----- PROVIDED INFORMATION

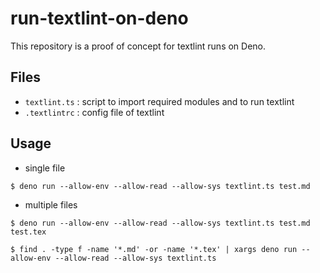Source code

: # run-textlint-on-deno

This repository is a proof of concept for textlint runs on Deno.

## Files
- `textlint.ts` : script to import required modules and to run textlint
- `.textlintrc` : config file of textlint

## Usage

- single file

`$ deno run --allow-env --allow-read --allow-sys textlint.ts test.md`

- multiple files

`$ deno run --allow-env --allow-read --allow-sys textlint.ts test.md test.tex`

`$ find . -type f -name '*.md' -or -name '*.tex' | xargs deno run --allow-env --allow-read --allow-sys textlint.ts`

----------

WORK ITEM:
Reproduce every line of the entries above without any changes, omitting the pictures from your answer.

EXPECTED ANSWER:
Source code

: # run-textlint-on-deno

This repository is a proof of concept for textlint runs on Deno.

## Files
- `textlint.ts` : script to import required modules and to run textlint
- `.textlintrc` : config file of textlint

## Usage

- single file

`$ deno run --allow-env --allow-read --allow-sys textlint.ts test.md`

- multiple files

`$ deno run --allow-env --allow-read --allow-sys textlint.ts test.md test.tex`

`$ find . -type f -name '*.md' -or -name '*.tex' | xargs deno run --allow-env --allow-read --allow-sys textlint.ts`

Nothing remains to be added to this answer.